[ML] Swift TensorFlow (Part 4)

With 0.8 dropping, a few things in my previous posts changed, thankfully not much. And by trying to train bigger models, I ran into a huge RAM issue, so I'll share what I did in a few paragraphs

Changes for 0.8

valueWithGradient is now a global module function, and you have to call it through TensorFlow like this:

let (loss, grad) = TensorFlow.valueWithGradient(at: model) { (model: TextModel) -> Tensor<Float> in
                    let logits = model(sampleFeatures)
                    return softmaxCrossEntropy(logits: logits, labels: sampleLabels)
}

Also, they revamped the serialization mechanics, you can now get serializable data through

try model.serializedParameters()
RAM issues

It so happens that someone told me to try with characters trigrams instead of word trigrams. I have no idea if the results are better or worst yet, because the dataset generated is huge: 4*<number of chars>, and a somewhat simple text file gave way to a magnificent 96GB of RAM usage.

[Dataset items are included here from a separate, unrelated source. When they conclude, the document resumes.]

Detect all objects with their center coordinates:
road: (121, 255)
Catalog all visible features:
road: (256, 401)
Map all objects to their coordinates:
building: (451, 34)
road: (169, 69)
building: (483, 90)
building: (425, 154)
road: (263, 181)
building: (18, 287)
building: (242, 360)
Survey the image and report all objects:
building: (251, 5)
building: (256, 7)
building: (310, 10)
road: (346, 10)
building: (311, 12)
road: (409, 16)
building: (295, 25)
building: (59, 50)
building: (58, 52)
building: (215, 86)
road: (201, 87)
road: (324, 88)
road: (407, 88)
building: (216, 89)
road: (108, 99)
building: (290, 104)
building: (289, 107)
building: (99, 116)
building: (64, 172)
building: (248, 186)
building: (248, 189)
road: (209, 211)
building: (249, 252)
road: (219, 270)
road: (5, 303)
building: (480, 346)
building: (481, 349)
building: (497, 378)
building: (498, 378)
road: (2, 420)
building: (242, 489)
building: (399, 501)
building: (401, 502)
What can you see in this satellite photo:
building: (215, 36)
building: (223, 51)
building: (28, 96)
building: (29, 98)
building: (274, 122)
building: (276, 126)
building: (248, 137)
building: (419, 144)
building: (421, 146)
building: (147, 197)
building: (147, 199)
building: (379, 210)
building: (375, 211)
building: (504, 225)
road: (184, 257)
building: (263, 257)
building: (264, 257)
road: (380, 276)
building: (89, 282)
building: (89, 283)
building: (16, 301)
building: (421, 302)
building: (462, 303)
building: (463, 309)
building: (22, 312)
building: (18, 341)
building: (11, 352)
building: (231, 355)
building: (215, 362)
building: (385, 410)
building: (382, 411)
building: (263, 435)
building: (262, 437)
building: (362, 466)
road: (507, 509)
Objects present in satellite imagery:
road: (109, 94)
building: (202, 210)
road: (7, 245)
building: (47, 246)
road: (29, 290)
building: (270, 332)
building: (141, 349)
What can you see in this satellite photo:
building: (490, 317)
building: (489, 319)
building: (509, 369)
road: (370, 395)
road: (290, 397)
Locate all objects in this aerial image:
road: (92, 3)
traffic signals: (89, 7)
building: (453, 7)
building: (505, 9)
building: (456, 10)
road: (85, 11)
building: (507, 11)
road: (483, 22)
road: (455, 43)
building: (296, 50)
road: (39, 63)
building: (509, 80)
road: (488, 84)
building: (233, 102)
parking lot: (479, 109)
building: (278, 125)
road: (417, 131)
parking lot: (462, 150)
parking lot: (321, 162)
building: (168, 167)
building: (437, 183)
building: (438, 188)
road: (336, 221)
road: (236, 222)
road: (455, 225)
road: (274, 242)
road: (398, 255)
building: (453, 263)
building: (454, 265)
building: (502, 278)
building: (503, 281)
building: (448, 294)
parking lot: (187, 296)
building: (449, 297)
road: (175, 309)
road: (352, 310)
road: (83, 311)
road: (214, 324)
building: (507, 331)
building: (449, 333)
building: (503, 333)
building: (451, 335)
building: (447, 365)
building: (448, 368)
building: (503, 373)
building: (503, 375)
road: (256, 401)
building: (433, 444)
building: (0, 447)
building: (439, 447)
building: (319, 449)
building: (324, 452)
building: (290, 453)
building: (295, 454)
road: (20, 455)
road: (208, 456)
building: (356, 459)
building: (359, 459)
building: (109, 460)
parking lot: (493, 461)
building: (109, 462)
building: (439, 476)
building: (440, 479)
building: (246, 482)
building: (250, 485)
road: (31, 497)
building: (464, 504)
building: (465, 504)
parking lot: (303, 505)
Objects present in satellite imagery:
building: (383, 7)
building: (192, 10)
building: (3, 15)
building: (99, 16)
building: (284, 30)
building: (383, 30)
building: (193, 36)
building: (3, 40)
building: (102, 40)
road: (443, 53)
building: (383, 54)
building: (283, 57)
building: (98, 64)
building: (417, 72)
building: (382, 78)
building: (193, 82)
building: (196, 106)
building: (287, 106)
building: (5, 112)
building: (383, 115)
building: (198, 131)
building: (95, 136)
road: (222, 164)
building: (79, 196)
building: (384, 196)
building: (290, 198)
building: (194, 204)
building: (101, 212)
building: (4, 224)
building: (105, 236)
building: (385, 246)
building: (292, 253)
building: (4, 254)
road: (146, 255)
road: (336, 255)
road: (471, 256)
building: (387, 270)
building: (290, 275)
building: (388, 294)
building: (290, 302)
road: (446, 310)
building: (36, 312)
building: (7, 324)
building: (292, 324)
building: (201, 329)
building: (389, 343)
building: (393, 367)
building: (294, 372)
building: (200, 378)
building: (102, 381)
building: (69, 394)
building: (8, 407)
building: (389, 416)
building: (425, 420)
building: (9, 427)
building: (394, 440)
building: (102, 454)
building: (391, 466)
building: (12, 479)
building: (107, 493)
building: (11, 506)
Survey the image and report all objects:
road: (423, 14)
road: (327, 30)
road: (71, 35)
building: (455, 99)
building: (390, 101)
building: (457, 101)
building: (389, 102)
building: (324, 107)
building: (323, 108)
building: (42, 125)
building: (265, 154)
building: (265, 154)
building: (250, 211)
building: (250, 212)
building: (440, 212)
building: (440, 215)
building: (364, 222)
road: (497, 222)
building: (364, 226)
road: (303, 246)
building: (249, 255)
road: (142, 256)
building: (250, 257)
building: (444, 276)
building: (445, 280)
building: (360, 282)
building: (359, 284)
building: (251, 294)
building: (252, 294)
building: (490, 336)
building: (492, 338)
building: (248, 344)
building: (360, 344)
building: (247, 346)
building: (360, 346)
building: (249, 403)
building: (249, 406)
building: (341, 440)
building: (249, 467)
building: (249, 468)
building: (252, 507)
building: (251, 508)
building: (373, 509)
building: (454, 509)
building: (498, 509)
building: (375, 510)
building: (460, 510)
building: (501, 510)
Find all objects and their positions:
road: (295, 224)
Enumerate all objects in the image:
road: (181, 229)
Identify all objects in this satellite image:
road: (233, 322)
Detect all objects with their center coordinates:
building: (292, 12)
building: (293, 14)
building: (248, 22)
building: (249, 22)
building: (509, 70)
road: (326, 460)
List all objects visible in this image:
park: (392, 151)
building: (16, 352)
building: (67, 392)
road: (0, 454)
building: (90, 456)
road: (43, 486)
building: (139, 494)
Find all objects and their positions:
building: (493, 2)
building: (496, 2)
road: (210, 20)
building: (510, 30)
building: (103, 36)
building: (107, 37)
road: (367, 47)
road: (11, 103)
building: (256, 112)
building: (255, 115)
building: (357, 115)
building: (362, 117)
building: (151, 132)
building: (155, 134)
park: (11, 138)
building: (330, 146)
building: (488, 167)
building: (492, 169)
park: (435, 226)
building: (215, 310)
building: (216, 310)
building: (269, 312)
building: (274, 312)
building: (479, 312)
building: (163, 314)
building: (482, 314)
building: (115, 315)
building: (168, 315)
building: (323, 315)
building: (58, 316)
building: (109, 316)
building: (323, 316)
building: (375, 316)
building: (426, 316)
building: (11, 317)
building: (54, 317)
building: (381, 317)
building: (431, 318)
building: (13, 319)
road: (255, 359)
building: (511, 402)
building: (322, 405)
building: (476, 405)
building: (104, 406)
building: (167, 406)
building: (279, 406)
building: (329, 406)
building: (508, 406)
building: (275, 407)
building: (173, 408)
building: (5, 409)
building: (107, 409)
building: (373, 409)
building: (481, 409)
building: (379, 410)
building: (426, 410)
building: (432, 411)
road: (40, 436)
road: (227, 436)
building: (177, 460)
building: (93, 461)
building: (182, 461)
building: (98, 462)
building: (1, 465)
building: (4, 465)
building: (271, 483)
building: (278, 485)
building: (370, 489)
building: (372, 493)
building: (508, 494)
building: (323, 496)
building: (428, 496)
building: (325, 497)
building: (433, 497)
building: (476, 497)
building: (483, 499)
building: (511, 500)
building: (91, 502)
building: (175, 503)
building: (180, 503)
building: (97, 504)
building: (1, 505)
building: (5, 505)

Of course, this means that the program can't really run. It also meant I had to find an alternative way, and the simplest I know of that I could implement quickly was storing all the trigrams in a big database, and extract random samples from it, rather than doing it in memory. This meants going from 96GB of RAM usage down to 4GB.

The setup

I do Kitura stuff, and I ♥️ PostgreSQL, so I went for a simple ORM+Kuery setup.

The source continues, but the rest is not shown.